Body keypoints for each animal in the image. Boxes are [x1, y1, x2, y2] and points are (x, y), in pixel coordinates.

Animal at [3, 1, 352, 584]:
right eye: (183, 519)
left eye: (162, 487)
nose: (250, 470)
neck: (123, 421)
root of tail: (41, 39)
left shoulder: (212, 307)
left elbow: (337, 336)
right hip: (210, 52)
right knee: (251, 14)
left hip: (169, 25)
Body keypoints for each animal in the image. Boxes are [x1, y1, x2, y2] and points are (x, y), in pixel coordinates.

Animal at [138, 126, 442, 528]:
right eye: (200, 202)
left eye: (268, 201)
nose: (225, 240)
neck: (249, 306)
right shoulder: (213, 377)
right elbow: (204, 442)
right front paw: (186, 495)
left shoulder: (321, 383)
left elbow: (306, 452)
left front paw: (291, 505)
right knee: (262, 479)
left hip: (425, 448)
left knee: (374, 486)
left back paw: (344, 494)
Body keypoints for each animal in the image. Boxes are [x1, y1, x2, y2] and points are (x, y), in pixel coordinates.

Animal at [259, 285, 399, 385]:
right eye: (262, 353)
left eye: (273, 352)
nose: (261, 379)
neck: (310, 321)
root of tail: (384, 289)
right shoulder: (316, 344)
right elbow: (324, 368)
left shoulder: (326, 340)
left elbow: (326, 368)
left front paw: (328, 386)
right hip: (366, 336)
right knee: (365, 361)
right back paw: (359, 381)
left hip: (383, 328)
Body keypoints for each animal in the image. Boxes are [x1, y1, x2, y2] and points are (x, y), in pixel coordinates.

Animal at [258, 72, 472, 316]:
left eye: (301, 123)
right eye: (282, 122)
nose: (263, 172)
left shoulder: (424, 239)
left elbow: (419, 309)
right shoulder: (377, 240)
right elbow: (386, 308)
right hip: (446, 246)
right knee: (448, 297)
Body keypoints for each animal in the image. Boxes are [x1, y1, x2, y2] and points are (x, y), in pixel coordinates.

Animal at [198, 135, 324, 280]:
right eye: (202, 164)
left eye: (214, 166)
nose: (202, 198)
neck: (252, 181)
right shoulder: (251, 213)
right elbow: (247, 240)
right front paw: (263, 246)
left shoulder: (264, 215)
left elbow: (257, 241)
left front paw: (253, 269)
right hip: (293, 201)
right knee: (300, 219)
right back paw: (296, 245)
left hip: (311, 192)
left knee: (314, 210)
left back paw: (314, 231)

* * *

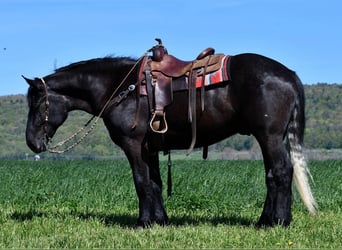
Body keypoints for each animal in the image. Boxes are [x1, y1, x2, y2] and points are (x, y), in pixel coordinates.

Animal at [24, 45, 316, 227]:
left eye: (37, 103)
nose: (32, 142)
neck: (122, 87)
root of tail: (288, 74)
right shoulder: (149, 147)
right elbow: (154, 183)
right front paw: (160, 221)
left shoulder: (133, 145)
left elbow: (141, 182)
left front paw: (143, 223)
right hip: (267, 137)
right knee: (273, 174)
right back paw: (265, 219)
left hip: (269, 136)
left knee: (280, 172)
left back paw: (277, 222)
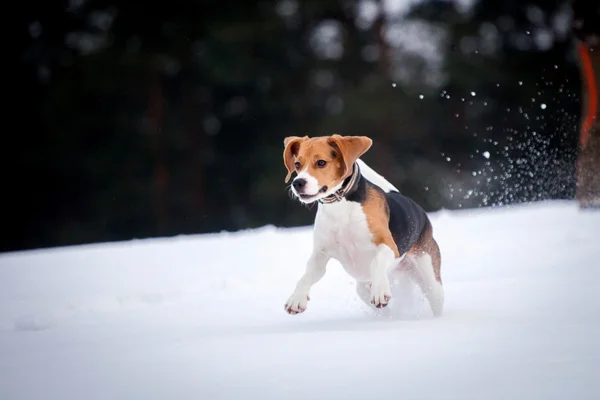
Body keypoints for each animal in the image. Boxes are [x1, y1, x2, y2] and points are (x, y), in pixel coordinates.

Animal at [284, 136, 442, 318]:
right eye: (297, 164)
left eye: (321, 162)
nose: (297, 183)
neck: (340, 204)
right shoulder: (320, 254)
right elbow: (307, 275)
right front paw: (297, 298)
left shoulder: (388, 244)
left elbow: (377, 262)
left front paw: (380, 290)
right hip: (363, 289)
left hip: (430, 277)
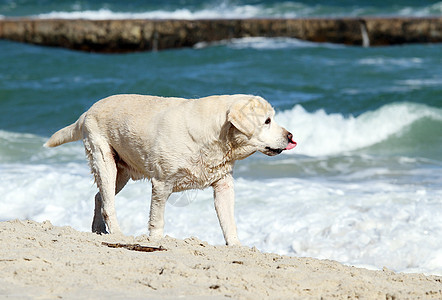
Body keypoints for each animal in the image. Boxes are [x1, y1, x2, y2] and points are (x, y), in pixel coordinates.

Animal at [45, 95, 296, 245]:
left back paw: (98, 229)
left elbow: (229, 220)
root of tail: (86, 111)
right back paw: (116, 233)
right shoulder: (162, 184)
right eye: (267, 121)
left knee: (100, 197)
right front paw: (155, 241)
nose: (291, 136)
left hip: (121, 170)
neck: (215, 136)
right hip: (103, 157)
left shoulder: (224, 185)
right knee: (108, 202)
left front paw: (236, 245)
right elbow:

• _WHAT THE TASK ASKS_: Determine how many lines in the records include the string "front". Only that number should be given.

• _RESULT OF THIS EXERCISE_: 11